## Directives:
1. Decide whether each statement agrees with the text about Pryor Creek below: (a) the post office dropped "Creek" from the town's name in 1909; (b) voters officially renamed the city government Pryor in 1963; (c) the Oklahoma National Guard was sent to rescue victims of the 1942 tornado. Give yes or no for each, with the deciding words of the text quoted.
2. According to the text about Pryor Creek below, what does the Cherokee name Coo-Y-Yah mean?

Pryor Creek or Pryor is a city in and county seat of Mayes County, Oklahoma, United States.  The population was 8,659 at the 2000 census and 9,539 in the 2010 census.

Originally named Coo-Y-Yah, Cherokee for "place of the huckleberries", it was renamed Pryor Creek in 1887 which was the name of the local railroad station, which in turn was named for the nearby creek. Due to confusion in distinguishing handwritten mailing addresses to Pryor Creek and Pond Creek, the U.S. Postal Service name for the city was shortened to Pryor, and both names are in common usage.

History

In the early 1800s, treaties with the Cherokee, Osage, and Choctaw gave the tribes allotments in Indian Territory in the region that would become Oklahoma. Captain Nathaniel Hale Pryor, who was married to an Osage woman and served as an agent to the Osage people, was among those settling northeastern Oklahoma. He established a trading post on Grand River, shortly before the Union Mission was established 5 miles southeast of present-day Chouteau in 1820.

Pryor Creek is along the path of the Texas Road cattle trail, and the later Jefferson Highway of the early National Trail System, both roughly along the route of U.S. Route 69 through Oklahoma today.

In 1870, the Missouri-Kansas-Texas Railroad started construction in the Cherokee Nation along the Kansas border, laying tracks to Texas. By June 1871, the railroad reached present-day Pryor Creek.

A post office was eventually established naming the town Coo-y-yah, Indian Territory. Coo-y-yah is Cherokee for "place of the huckleberries".  On April 23, 1887, Coo-y-yah was changed to Pryor Creek, but the "Creek" was dropped by the post office on January 26, 1909. The official name of the city government is still Pryor Creek despite a proposition put before voters in 1963 to change the name officially to Pryor.

On April 27, 1942, a tornado swept along Pryor's main street from the western edge of the business district to the eastern edge of the city, destroying nearly every building and causing extensive damage to the residential section. The storm killed 52 people, according to the U.S. Weather Bureau, but The Associated Press set the total at 60 two days after the storm. More than 400 were injured in the storm that caused damage estimated at US$3 million.

The F4 tornado struck about 5 p.m. (17:00) local time, an hour and a half after one hit near Talala, Oklahoma, and mowed a path about  long, killing three and injuring 12. Talala, which was not hit, is about  northwest of Pryor Creek. Governor Leon C. Phillips put the area under martial law, but because the Oklahoma National Guard had been activated for service during World War II, he sent state troopers to rescue victims, maintain order and prevent looting.

The Pryor tornado ranks as the fifth deadliest in Oklahoma history behind tornadoes at Woodward in 1947, Snyder in 1905, Peggs in 1920, and Antlers in 1945. The May 3, 1999, tornado at Midwest City caused more damage but fewer deaths.

## Listed records:

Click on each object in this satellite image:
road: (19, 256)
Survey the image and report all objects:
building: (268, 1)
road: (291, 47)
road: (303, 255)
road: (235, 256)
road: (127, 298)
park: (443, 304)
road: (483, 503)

---

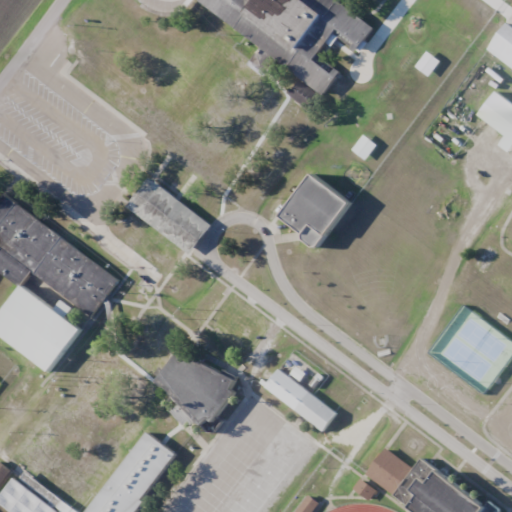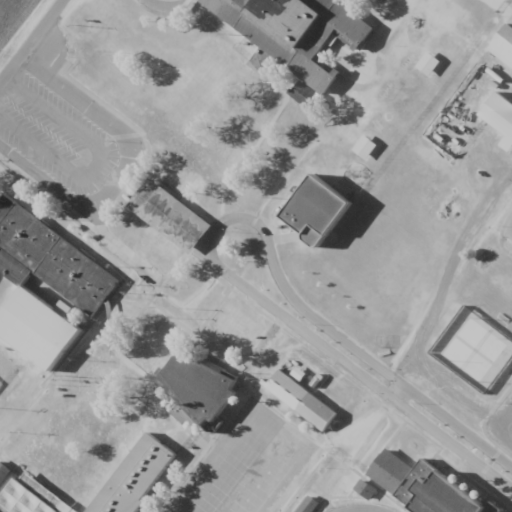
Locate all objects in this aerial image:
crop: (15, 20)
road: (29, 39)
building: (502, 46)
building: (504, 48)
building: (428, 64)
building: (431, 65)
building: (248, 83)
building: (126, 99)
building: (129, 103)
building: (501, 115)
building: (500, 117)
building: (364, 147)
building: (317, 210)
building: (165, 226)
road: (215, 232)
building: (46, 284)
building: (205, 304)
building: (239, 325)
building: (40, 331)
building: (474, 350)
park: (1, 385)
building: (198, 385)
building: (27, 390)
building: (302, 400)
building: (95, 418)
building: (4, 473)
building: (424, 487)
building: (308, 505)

## Responses to the exercise:
1.
(a) Yes: "the "Creek" was dropped by the post office on January 26, 1909."
(b) No: "The official name of the city government is still Pryor Creek despite a proposition put before voters in 1963 to change the name officially to Pryor."
(c) No: "because the Oklahoma National Guard had been activated for service during World War II, he sent state troopers to rescue victims, maintain order and prevent looting."

2. It means "place of the huckleberries."